Child Health

APPALLING NEW CENSUS STATISTICS SHOW INCREASE OF MORE THAN 700,000 UNINSURED CHILDREN IN 2006

For Immediate Release
August 28, 2007

 

For More Information Contact:
Ed Shelleby
(202) 662-3602

 

WASHINGTON, D.C. — According to startling new data released today by the U.S. Census Bureau, the number of uninsured children from birth through age 18 rose for the second year in a row. In the last year alone, another 707,000 children have been added to bring the total to more than 9.4 million uninsured children in America. This increase is more than double the jump from 2004 to 2005.

“It is a national disgrace that in just two years, the number of uninsured children has increased by a million in the richest nation on earth,” said Children’s Defense Fund President Marian Wright Edelman. “This alarming jump demonstrates that our children need a strong national safety net so that every child has access to the health coverage needed to survive and thrive. It is shameful that despite overwhelming public support, the President appears to be doing everything in his power to prevent children from getting the critical health coverage they need. Congress has a moral obligation to stand up to the President and stand strong for children today to ensure a healthy America tomorrow.”

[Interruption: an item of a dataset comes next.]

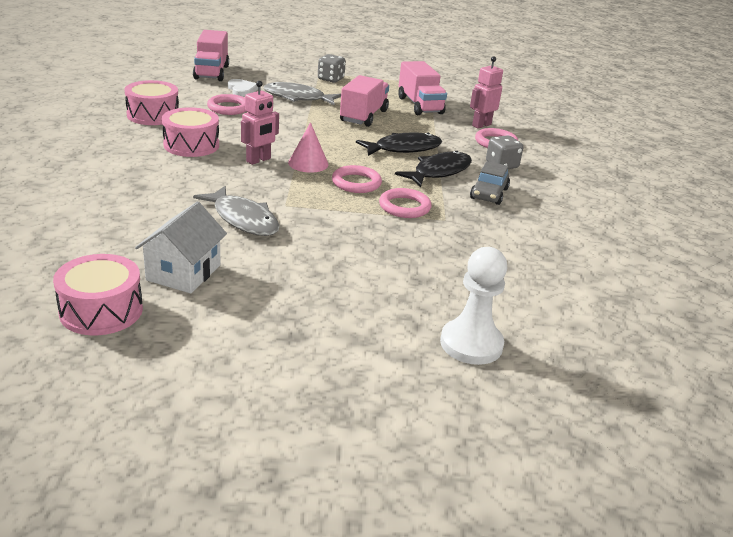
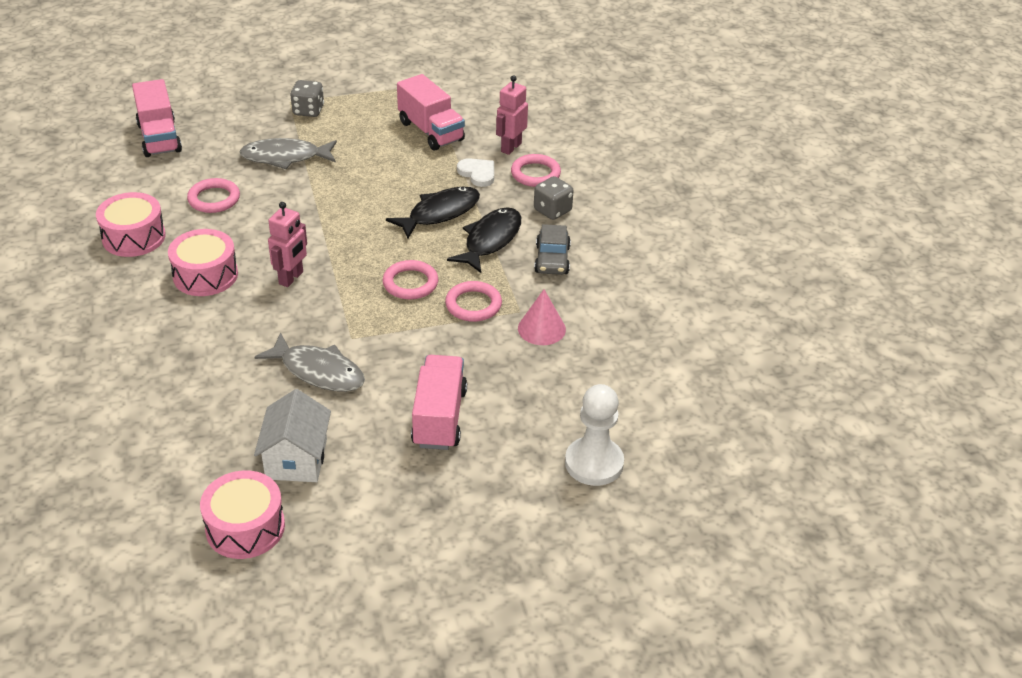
camera: 15 degrees left, 10 degrees up
(242, 90) = (212, 161): white heart -> white heart (477, 173)
(308, 163) = (347, 267): pink cone -> pink cone (541, 329)
(363, 116) = (374, 169): pink truck -> pink truck (439, 418)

These new census numbers clearly indicate that the six years of improvement in the rate of health coverage for children that began in 1999 — largely due to the success of the State Children’s Health Insurance Program (SCHIP) — have ended, and the number of uninsured children is once again on the rise. The release of these numbers follows closely on the heels of the President’s threat to veto SCHIP legislation passed by Congress and the issuance of harsh new rules by the Bush Administration that will substantially increase the number of uninsured children.

While both houses of Congress have passed bipartisan expansions of SCHIP that would provide health coverage to millions more of the uninsured children — a five-year, $35 billion expansion in the Senate and a stronger $50 billion version in the House that would insure a million more children than its Senate counterpart — the President has threatened to veto these bills. More recently, the Bush Administration released onerous new SCHIP rules that will force at least 19 states and the District of Columbia to actually drop children currently or soon-to-be-enrolled in SCHIP programs and effectively prevent other states from expanding health coverage to many more uninsured children.